Task brief.
Please reproduce these lines exactly, from the start of the lines up to and including the line with "Share on Facebook".

Task input.
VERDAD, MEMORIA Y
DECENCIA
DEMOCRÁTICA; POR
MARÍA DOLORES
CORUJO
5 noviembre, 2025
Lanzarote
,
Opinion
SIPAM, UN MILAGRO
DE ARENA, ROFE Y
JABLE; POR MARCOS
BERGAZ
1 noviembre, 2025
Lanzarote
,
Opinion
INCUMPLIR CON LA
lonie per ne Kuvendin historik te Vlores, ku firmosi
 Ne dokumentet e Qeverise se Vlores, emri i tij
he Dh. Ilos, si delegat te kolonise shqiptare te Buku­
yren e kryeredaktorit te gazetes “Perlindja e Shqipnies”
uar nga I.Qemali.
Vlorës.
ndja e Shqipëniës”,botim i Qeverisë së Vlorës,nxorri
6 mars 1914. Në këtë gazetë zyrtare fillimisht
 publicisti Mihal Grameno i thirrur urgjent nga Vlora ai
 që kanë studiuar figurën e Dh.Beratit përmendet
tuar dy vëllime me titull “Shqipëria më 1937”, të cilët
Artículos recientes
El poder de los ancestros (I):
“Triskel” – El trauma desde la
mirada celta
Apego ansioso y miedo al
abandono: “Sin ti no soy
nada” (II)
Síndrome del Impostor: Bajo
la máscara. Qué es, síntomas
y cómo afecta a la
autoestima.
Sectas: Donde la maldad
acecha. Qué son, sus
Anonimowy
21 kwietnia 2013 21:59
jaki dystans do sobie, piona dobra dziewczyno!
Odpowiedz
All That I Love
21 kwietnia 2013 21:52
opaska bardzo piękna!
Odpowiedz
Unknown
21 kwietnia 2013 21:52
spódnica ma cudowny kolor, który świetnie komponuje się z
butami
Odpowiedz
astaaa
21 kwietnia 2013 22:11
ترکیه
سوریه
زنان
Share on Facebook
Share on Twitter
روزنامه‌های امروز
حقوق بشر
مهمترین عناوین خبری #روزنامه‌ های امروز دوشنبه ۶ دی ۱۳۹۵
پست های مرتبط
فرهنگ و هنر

Result.
VERDAD, MEMORIA Y
DECENCIA
DEMOCRÁTICA; POR
MARÍA DOLORES
CORUJO
5 noviembre, 2025
Lanzarote
,
Opinion
SIPAM, UN MILAGRO
DE ARENA, ROFE Y
JABLE; POR MARCOS
BERGAZ
1 noviembre, 2025
Lanzarote
,
Opinion
INCUMPLIR CON LA
lonie per ne Kuvendin historik te Vlores, ku firmosi
 Ne dokumentet e Qeverise se Vlores, emri i tij
he Dh. Ilos, si delegat te kolonise shqiptare te Buku­
yren e kryeredaktorit te gazetes “Perlindja e Shqipnies”
uar nga I.Qemali.
Vlorës.
ndja e Shqipëniës”,botim i Qeverisë së Vlorës,nxorri
6 mars 1914. Në këtë gazetë zyrtare fillimisht
 publicisti Mihal Grameno i thirrur urgjent nga Vlora ai
 që kanë studiuar figurën e Dh.Beratit përmendet
tuar dy vëllime me titull “Shqipëria më 1937”, të cilët
Artículos recientes
El poder de los ancestros (I):
“Triskel” – El trauma desde la
mirada celta
Apego ansioso y miedo al
abandono: “Sin ti no soy
nada” (II)
Síndrome del Impostor: Bajo
la máscara. Qué es, síntomas
y cómo afecta a la
autoestima.
Sectas: Donde la maldad
acecha. Qué son, sus
Anonimowy
21 kwietnia 2013 21:59
jaki dystans do sobie, piona dobra dziewczyno!
Odpowiedz
All That I Love
21 kwietnia 2013 21:52
opaska bardzo piękna!
Odpowiedz
Unknown
21 kwietnia 2013 21:52
spódnica ma cudowny kolor, który świetnie komponuje się z
butami
Odpowiedz
astaaa
21 kwietnia 2013 22:11
ترکیه
سوریه
زنان
Share on Facebook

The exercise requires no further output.